Book: Body Language by Allen Pease




'Body Language' by Allan Pease is all about reading 'other's thoughts by their actions', but I found it equally instructive from the self-observational aspect, as we are in constant conversation with ourselves through our body language (i.e. body language and mindset is a two-way street).

This isn't a great book by any means and the drawings are straight out of the 1970s. However, it's a quick read and does serve as a useful reminder of the great power of non-verbal signalling behaviours, both intentional and unintentional. It is only picking up on these cues that we can start thinking of ways to improve the situation e.g. in noticing barriers such as crossed arms or legs, can I reduce them, or if I sense unease, can I assist in alleviating it in some way?

Below are some graphics of some of the typical gestures from the book. Common signs include barrier forming with arms and legs. Types of intentions being signalled or reflected by different postures typically include competition, courtship behaviour, and mimicking to gain acceptance or build rapport. The author reminds us that some signals are in-born (e.g. smiling), where as others are cultural (e.g. thumbs up).

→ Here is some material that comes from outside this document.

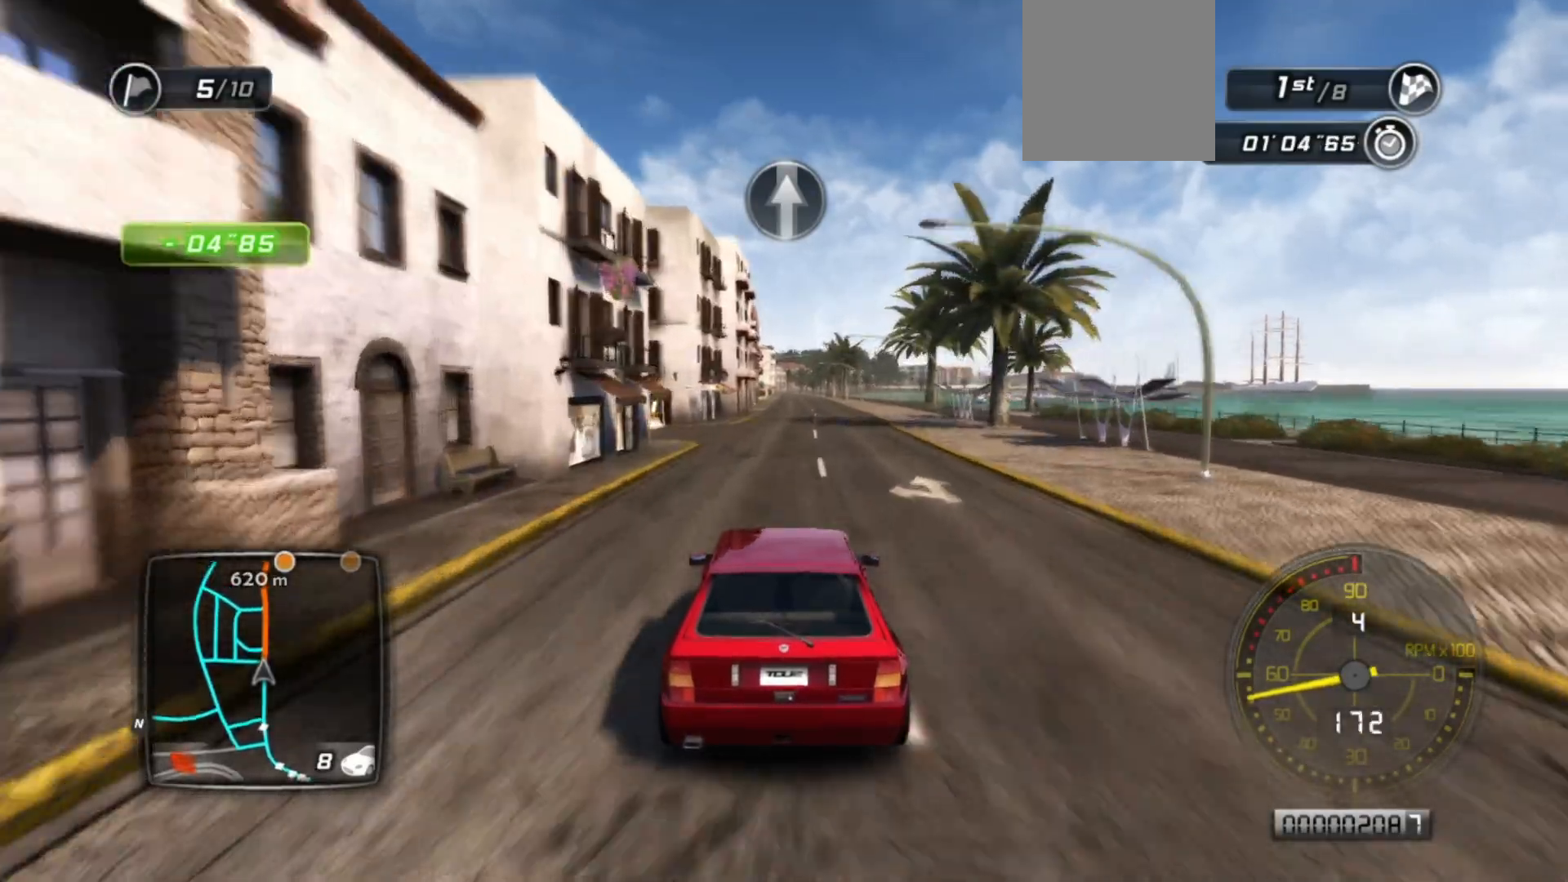
{"buttons": ["R2"], "left_stick": "right", "events": [[83, "left_stick", "center"], [483, "left_stick", "right"]]}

A useful tip when sitting across somebody on a table, is to pass something along over to them, breaking the invisible barrier.

Further thoughts I had:

* Sometimes body language is simply a function of the environment e.g. if someone is cold they may cross their arms. Or it may simply be a habit. It's easy to get signals mixed up.  However, body language causality can run both ways, so if someone has crossed their arms and legs this could put them in a defensive position.
* Note how behaviour ties to language: 'closed', 'cross', 'lowered' vs 'open', 'tall' (i.e. even the words describing the positions are not value neutral). I think this labelling and perception is an important but overlooked aspect of body language.



The above graphic on personal space distances is dependent on culture and geography. When two people with different ideas of personal space meet, one can end up being unconsciously pushed around a room as they continually back away to get comfortable.